The technology that has proven successful in laboratory tests using sea water and crude, soon to be tested in the Gulf of Mexico, is called Floatable Porosive Particulate Matter [for Treatment of Oil Spills]. This Floatable Porosive Particulate Matter maintains perpetual buoyancy of crude oil on the surface of water using hydrophobic and porosive materials, which prevents settling to the bottom of the ocean, that allow for control of the oil spill for harvesting.

As an environmentally friendly method of cleaning up the oil spill without damaging the marine eco-system, the reclamation of oil would prove to be a savior of Big Oil in protecting against the loss and additional spending in filtering the would be contaminated crude.

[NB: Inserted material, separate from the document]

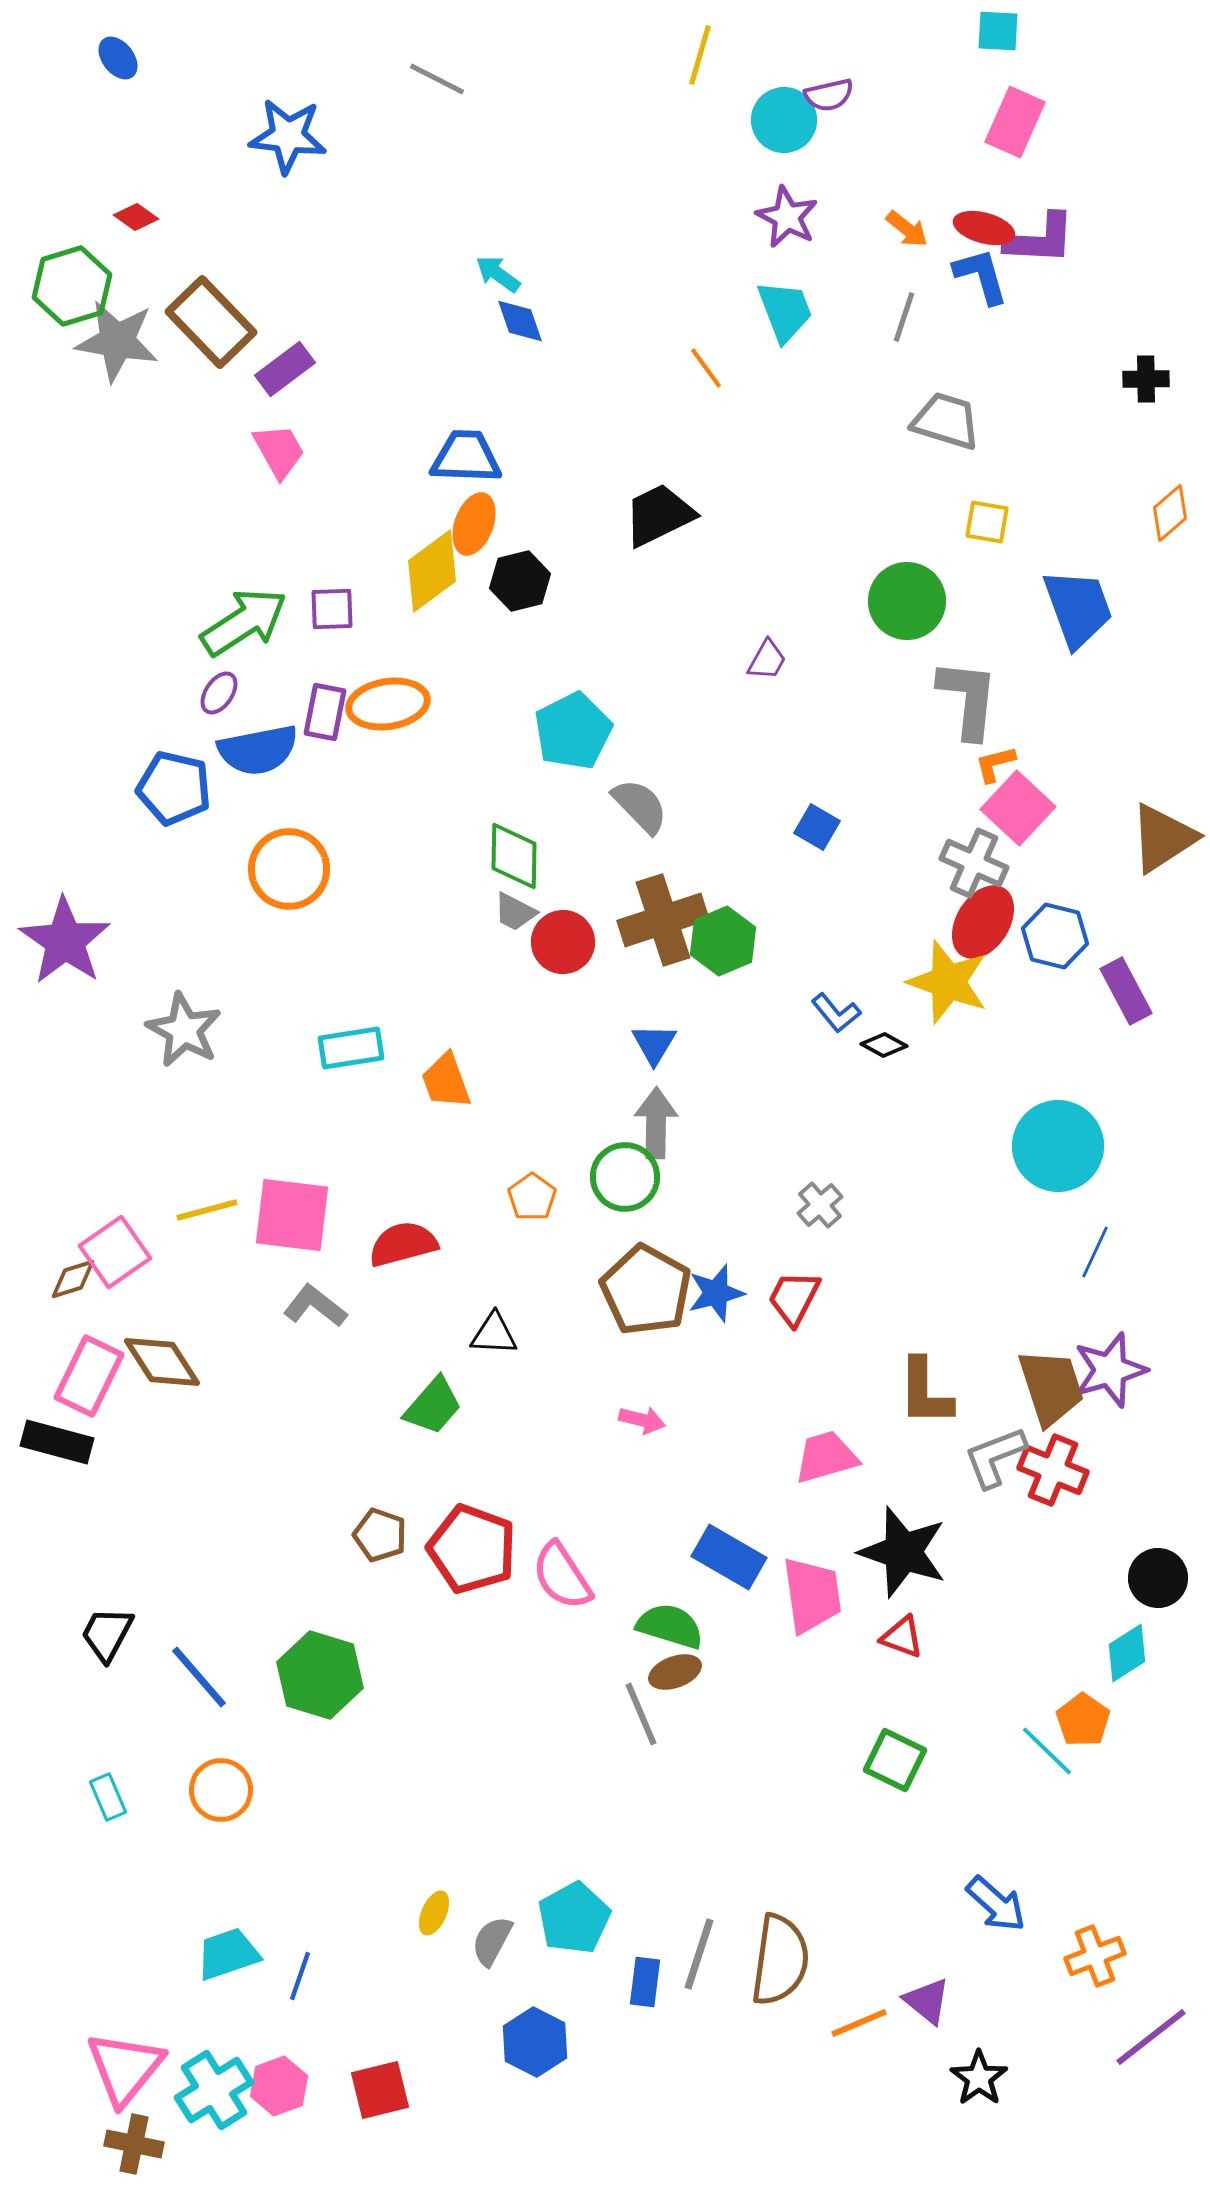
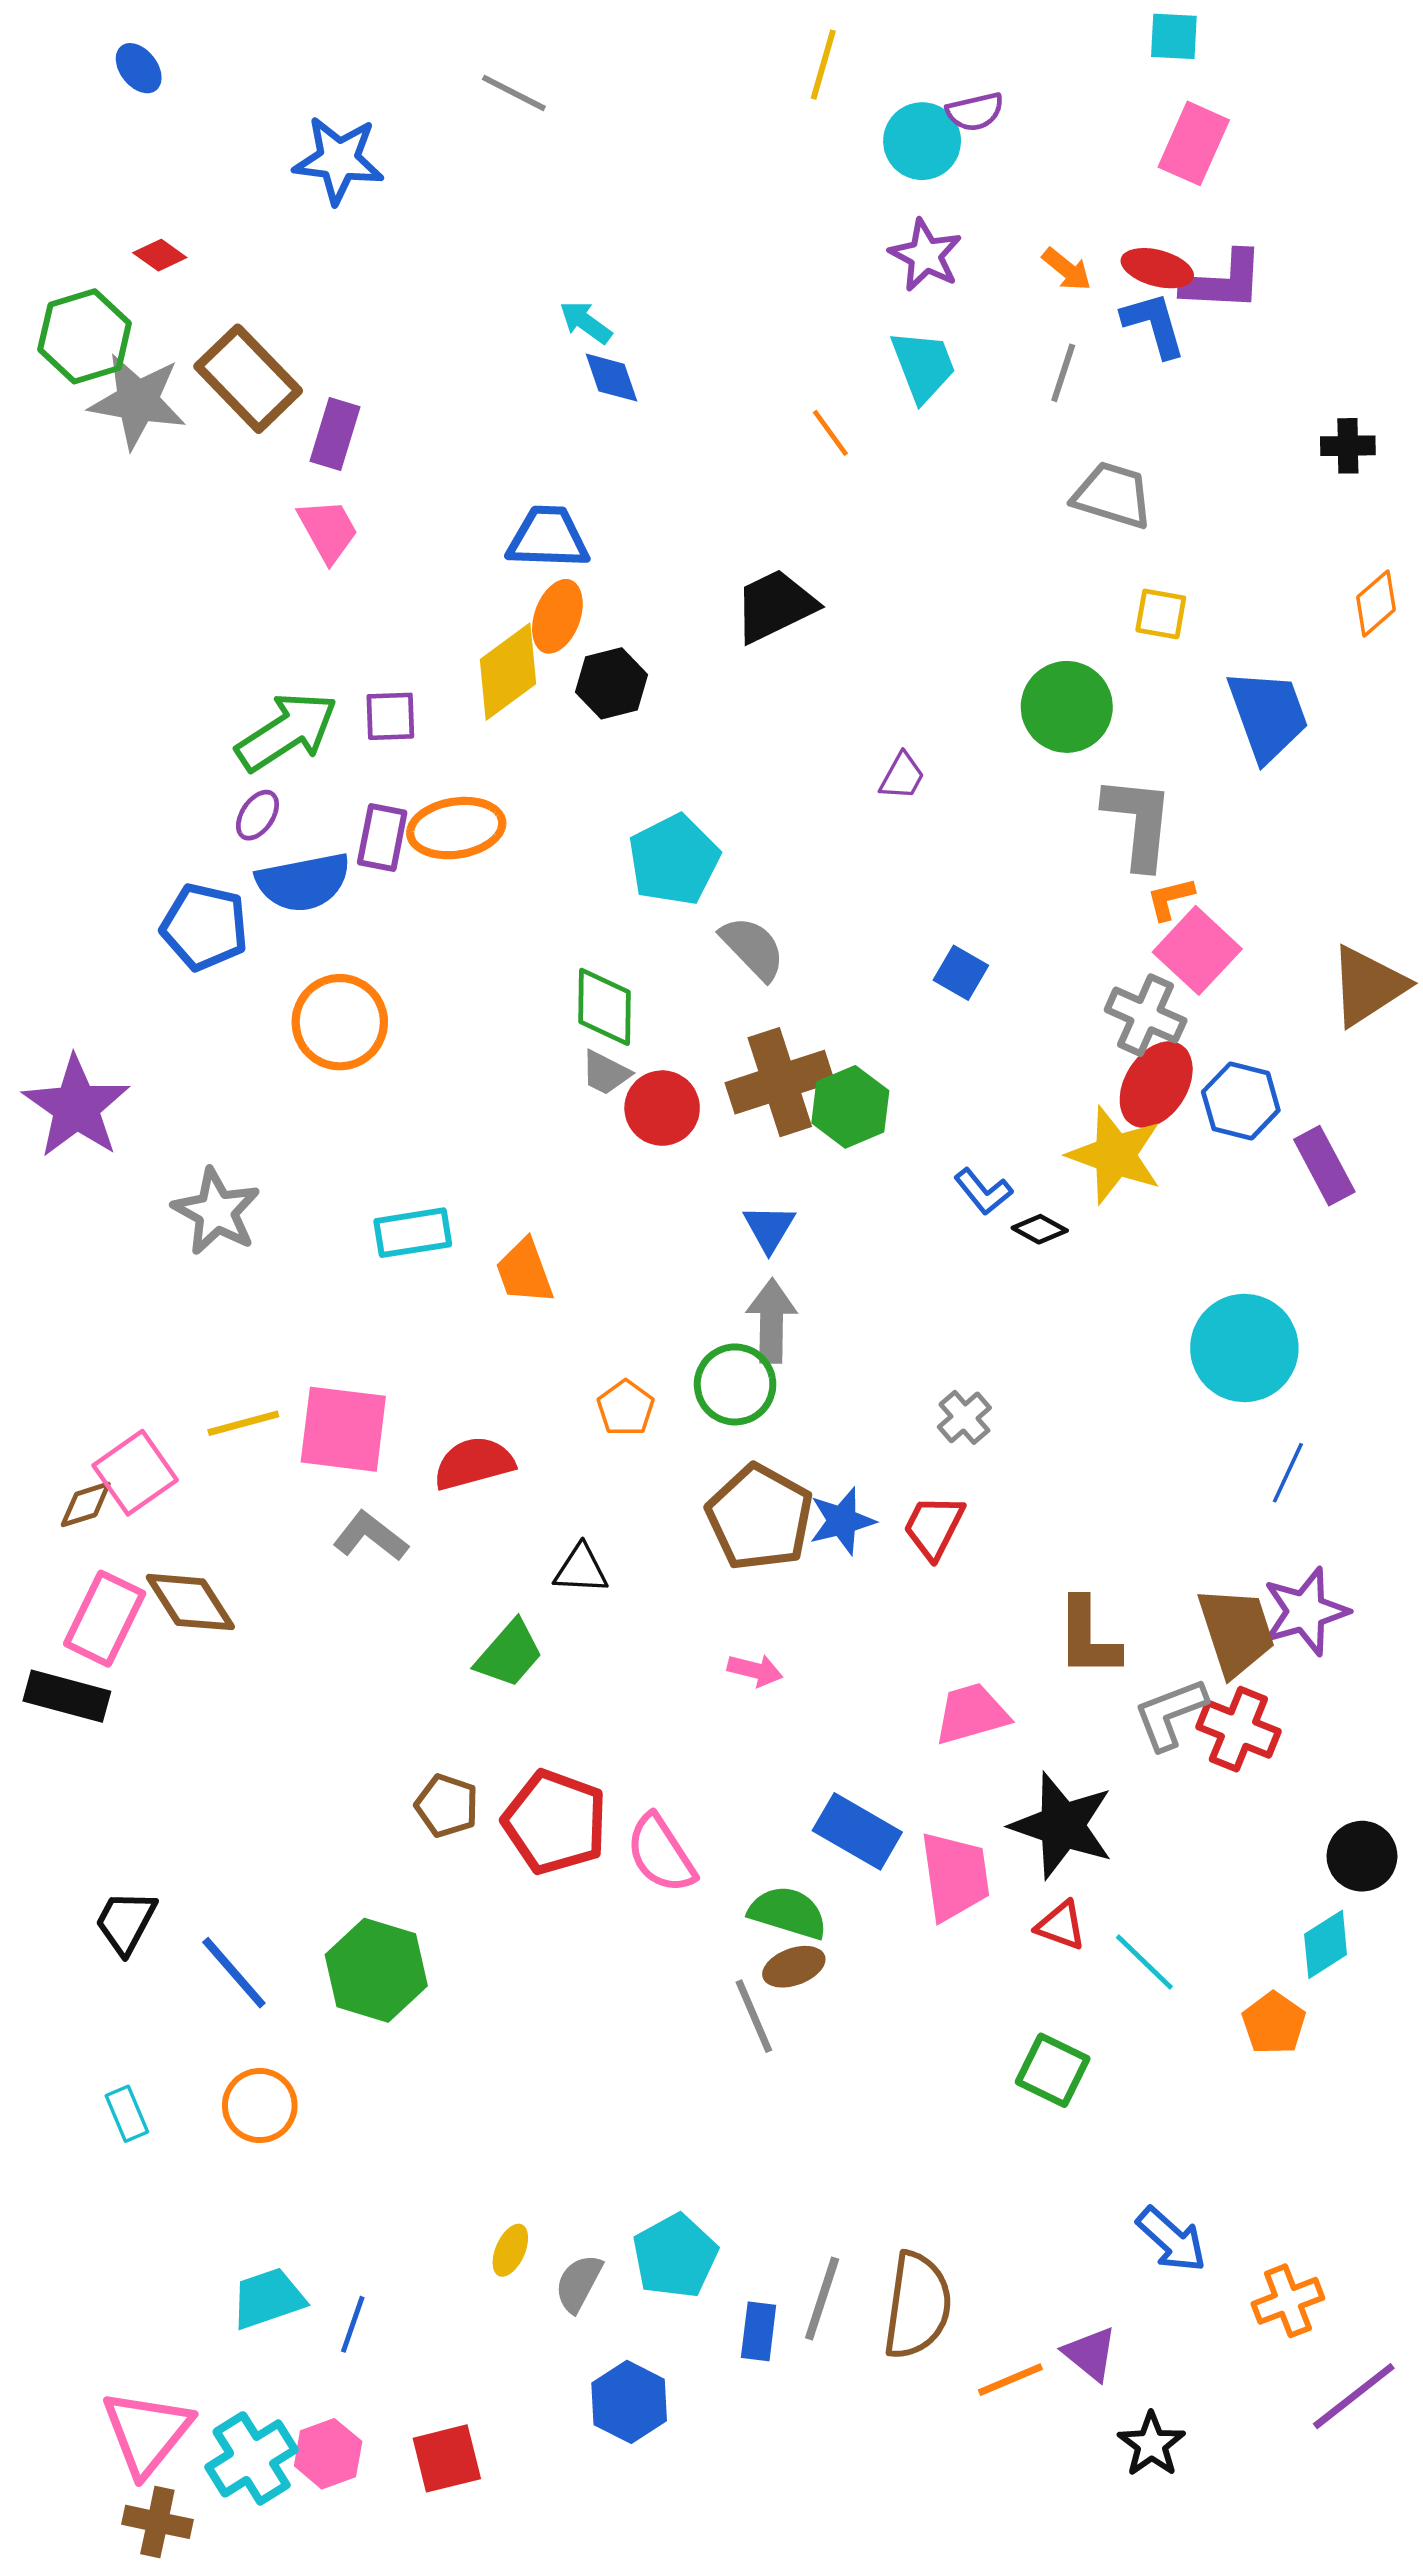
purple rectangle: (285, 369) -> (335, 434), turned -36
cyan line: (1047, 1751) -> (1144, 1962), moved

Safe and Bound's Lead Scientist, Dr. Provonost, stated, "As a company that strives to provide natural, environmentally safe methods to solve chemical problems, we also have the ability to alter the composition of the matrix of materials to control the properties of the agglomerated clusters, depending upon the application. In simpler terms, we can apply this technology to open water, and subsurface oil as well as shorelines - something that would have prevented the blackening of the 1500 miles of Alaskan coastline from the 1989 Exxon Valdez oil spill."

Safe and Bound will be holding a press conference at 1:00 P.M. pacific time on June 3rd, 2010 at an address to be announced in San Diego, California to demonstrate the new technology which they are calling SeaClean.

PR Liaison for the company, Joe Perez, added, "I am eager to see the live demonstration on June 3rd as it will be conducted in the same lab where the technology was invented, utilizing crude and sea water, and will be streamed live via UStream - thus allowing for all interested parties to witness the demonstration online."